Return every line of text in the records below unchanged, and leave the pictures out.

### Data for this exercise

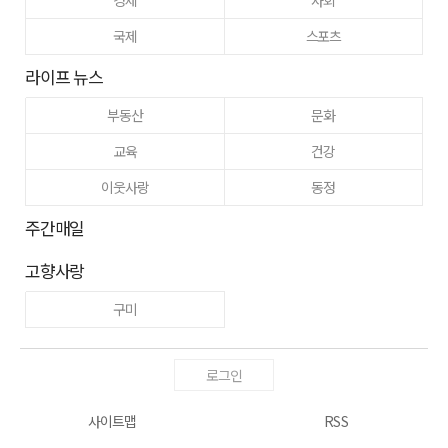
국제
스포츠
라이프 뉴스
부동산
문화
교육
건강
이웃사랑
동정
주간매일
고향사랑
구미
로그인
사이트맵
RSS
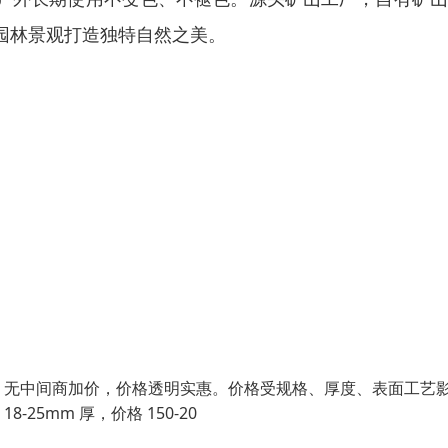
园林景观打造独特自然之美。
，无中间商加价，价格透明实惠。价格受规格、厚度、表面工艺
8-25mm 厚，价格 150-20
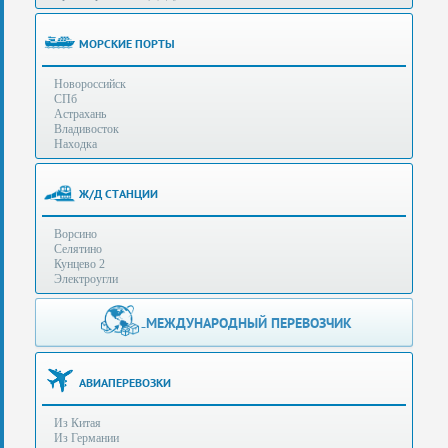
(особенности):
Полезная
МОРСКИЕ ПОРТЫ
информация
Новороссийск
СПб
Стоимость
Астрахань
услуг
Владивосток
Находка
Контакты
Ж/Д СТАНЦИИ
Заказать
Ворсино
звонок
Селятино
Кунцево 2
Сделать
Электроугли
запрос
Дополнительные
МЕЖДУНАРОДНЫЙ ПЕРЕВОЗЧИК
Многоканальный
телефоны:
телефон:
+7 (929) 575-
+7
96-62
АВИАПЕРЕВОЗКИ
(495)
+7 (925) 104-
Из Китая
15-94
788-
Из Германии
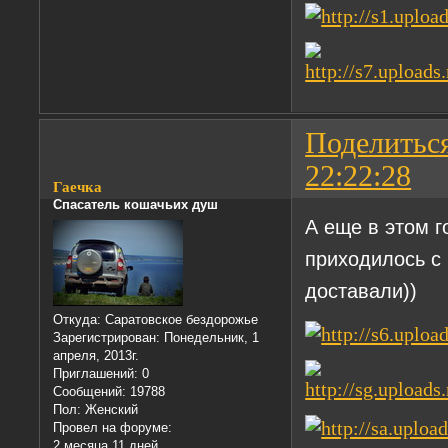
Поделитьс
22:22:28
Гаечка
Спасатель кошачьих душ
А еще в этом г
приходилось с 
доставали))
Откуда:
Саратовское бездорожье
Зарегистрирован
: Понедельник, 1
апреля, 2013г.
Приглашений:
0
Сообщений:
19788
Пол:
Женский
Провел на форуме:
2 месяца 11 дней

######

**Task result**
국제
스포츠
라이프 뉴스
부동산
문화
교육
건강
이웃사랑
동정
주간매일
고향사랑
구미
로그인
사이트맵
RSS
园林景观打造独特自然之美。
，无中间商加价，价格透明实惠。价格受规格、厚度、表面工艺
8-25mm 厚，价格 150-20
(особенности):
Полезная
МОРСКИЕ ПОРТЫ
информация
Новороссийск
СПб
Стоимость
Астрахань
услуг
Владивосток
Находка
Контакты
Ж/Д СТАНЦИИ
Заказать
Ворсино
звонок
Селятино
Кунцево 2
Сделать
Электроугли
запрос
Дополнительные
МЕЖДУНАРОДНЫЙ ПЕРЕВОЗЧИК
Многоканальный
телефоны:
телефон:
+7 (929) 575-
+7
96-62
АВИАПЕРЕВОЗКИ
(495)
+7 (925) 104-
Из Китая
15-94
788-
Из Германии
Поделитьс
22:22:28
Гаечка
Спасатель кошачьих душ
А еще в этом г
приходилось с 
доставали))
Откуда:
Саратовское бездорожье
Зарегистрирован
: Понедельник, 1
апреля, 2013г.
Приглашений:
0
Сообщений:
19788
Пол:
Женский
Провел на форуме:
2 месяца 11 дней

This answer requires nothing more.